Шестидесятники | страница 92
Сколь ни авангардна и ни увлекательна «Оза», сегодня многое в ней смотрится скучно. Вообще Вознесенский написал тогда несколько поэм — «Даму треф», «Авось», — в которых есть отличные куски, но нет целого, есть оскольчатость, растерянность. «Авось» вообще помнится главным образом благодаря рок-опере — без преувеличения великому спектаклю, созданному Вознесенским, Рыбниковым и Захаровым в Лейкоме и идущему по сию пору с аншлагами. Но настоящее обретение себя произошло, на мой взгляд, в сборнике 1979 года «Соблазн» — черной глянцевой книжке, которую я считаю лучшей у Вознесенского за всю его 50-летнюю карьеру (и такой ценитель, как Владимир Новиков, со мной солидарен). «Соблазн» был обретением новой интонации — а именно трагической. Вознесенский этой трагедии не боялся, он решил посмотреть ей в лицо; трагедией этой было постепенное расчеловечивание страны, утрата всего, за что ее стоило терпеть. Это были прежде всего очень хорошие стихи — таких хороших тогда почти никто не писал. У него вообще в семидесятые было несколько жемчужин, гораздо лучше ранних стихов: до сорока он нипочем не написал бы «Йе возвращайтесь к былым возлюбленным», с их гениальной многозначностью — «Былых возлюбленных на свете нет!», в том смысле, что они для нас навеки умерли, — но и в том, что возлюбленные былыми не становятся. В «Соблазне» эти шедевры сконцентрированы; сильнейшее стихотворение там, на мой взгляд, «Уездная хроника» — частью белые, частью рифмованные ямбы, где сквозь судьбу Анечки-официантки проступает судьба России.

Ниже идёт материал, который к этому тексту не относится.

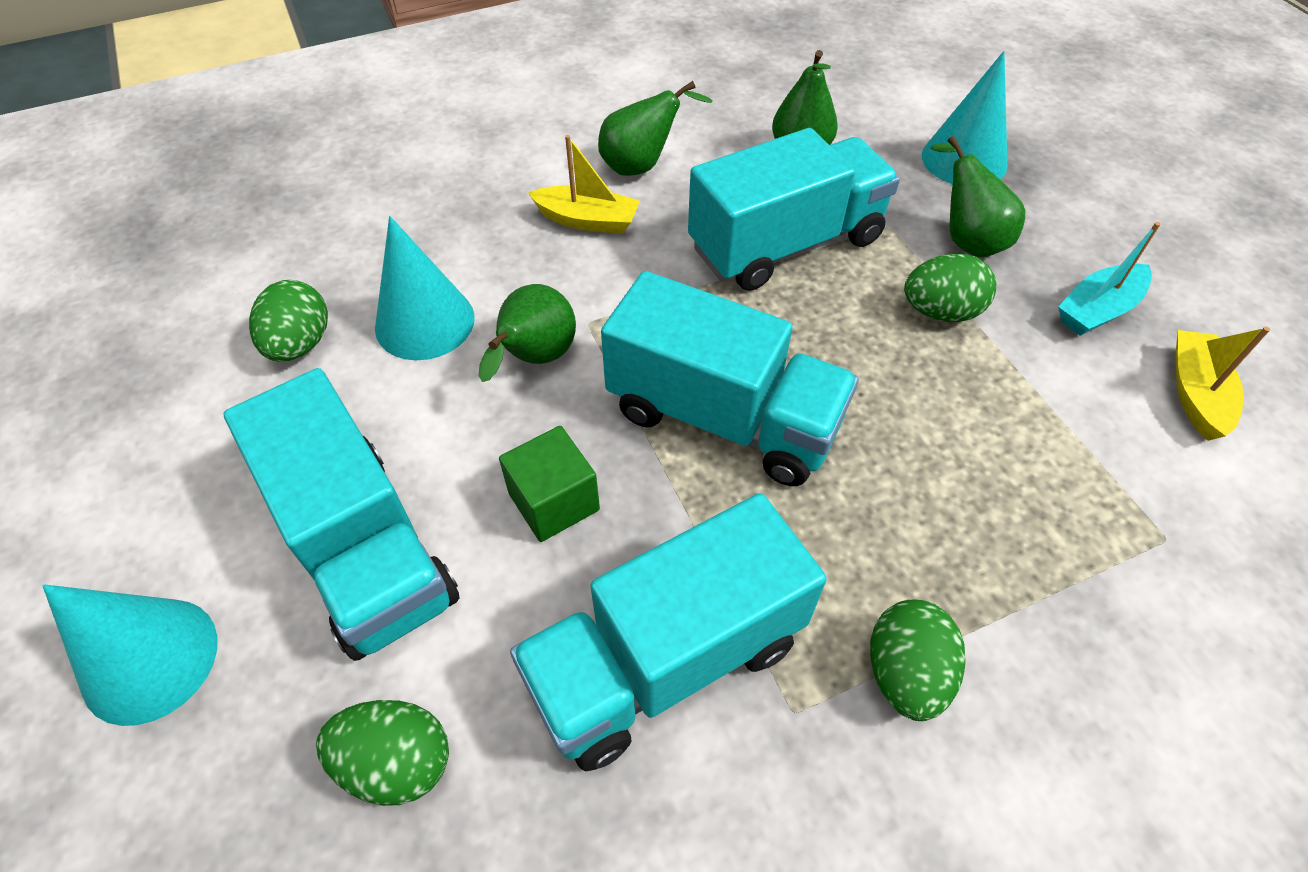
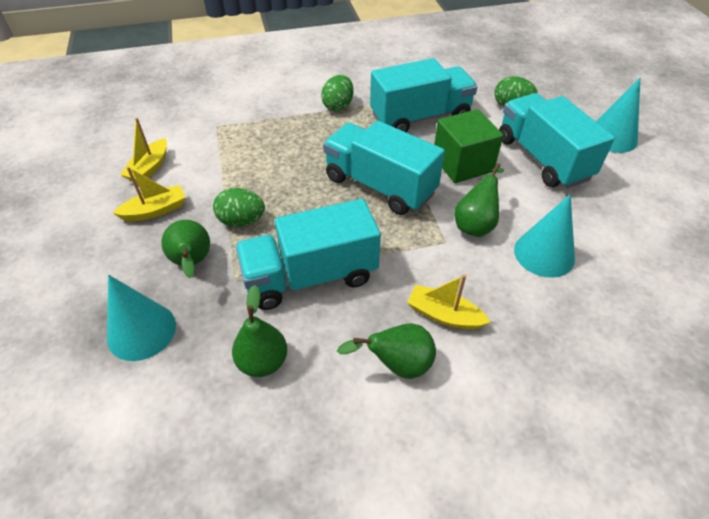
camera: 170 degrees left, 5 degrees down
green egg [249,280,328,362] -> none
green cube [499,426,600,542] -> green cube [434,109,503,183], size x1.50
turquoise boat [1058,222,1161,336] -> yellow boat [113,167,186,221]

За счет чего он удержался в семидесятые и в первой половине восьмидесятых — во времена довольно гнилые? В России всегда после разгромленных революционных подъемов наступает период богоискательства, в этом смысле наш советский серебряный век подлинно повторился при застое. Расцвет искусств — тоже компенсация (и следствие) общенациональной депрессии. У Вознесенского был период религиозной лирики — точнее, бессознательно религиозна его лирика была всегда, но тут в ней явно проступают христианские мотивы. Это и понятно: христианство остается именно тогда, когда больше не остается ничего, это религия последних времен и последних слов. Нечего больше было противопоставить разлагающимся советским и интеллигентским идеалам, не из чего больше делать образ России, которая в очередной раз испугалась собственного прорыва. Потому-то он и твердил: «Есть русская интеллигенция, есть!» — хотя интеллигенция, прямо скажем, в это время скисала в конформизме.